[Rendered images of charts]
********************
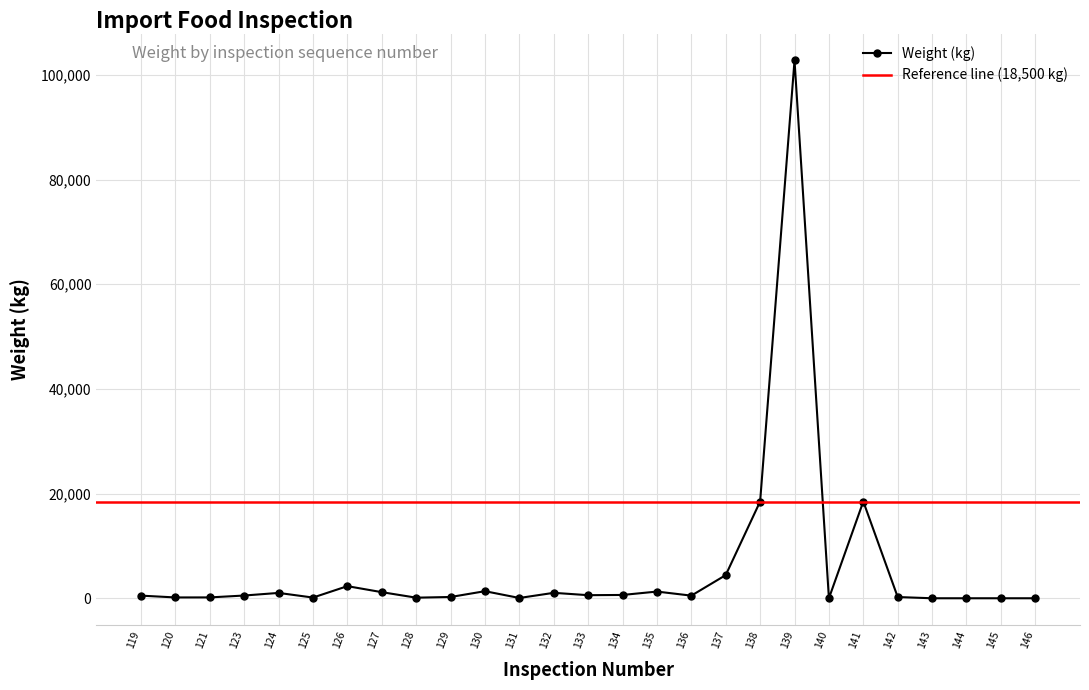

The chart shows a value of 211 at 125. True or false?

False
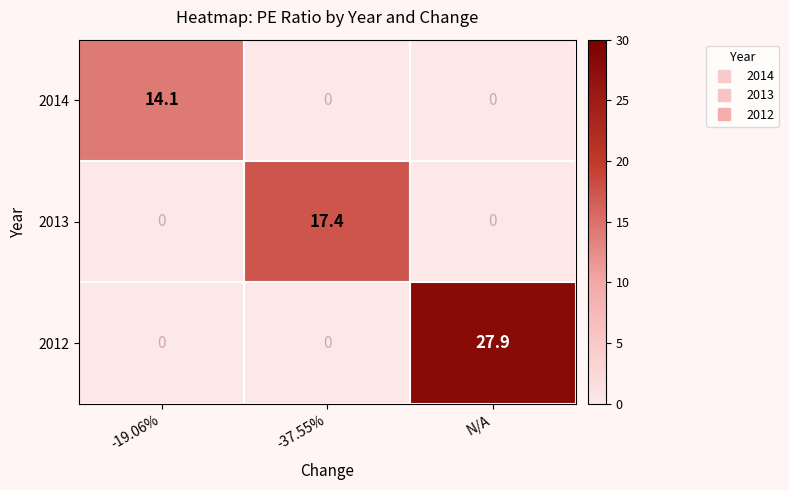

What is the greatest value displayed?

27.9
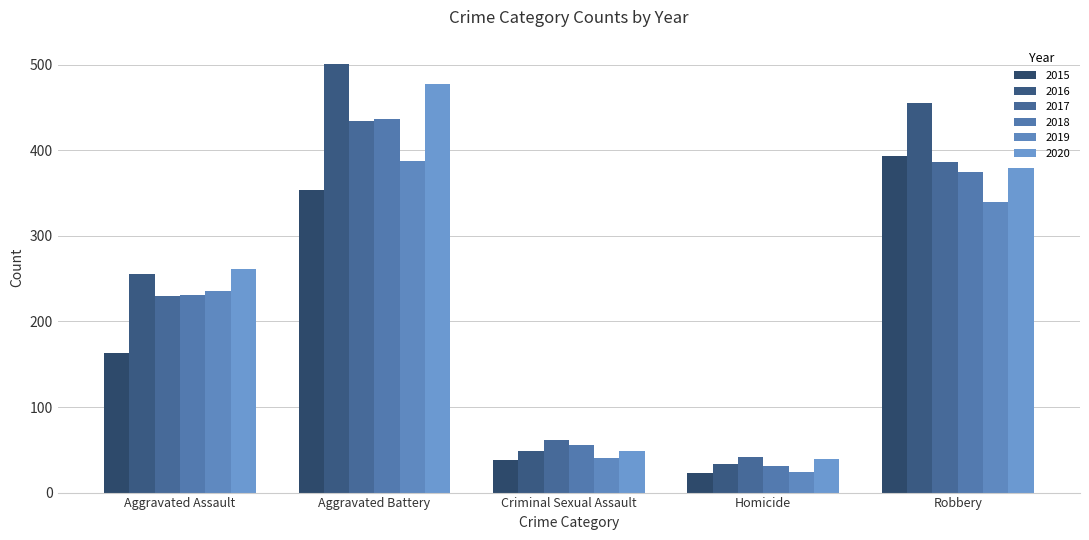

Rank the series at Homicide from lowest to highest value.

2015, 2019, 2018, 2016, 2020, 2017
********************
## Task directions
Can you copy the text of every item above word for word, leaving out the pictures?

## Solution to this exercise
The chart shows a value of 211 at 125. True or false?

False

What is the greatest value displayed?

27.9

Rank the series at Homicide from lowest to highest value.

2015, 2019, 2018, 2016, 2020, 2017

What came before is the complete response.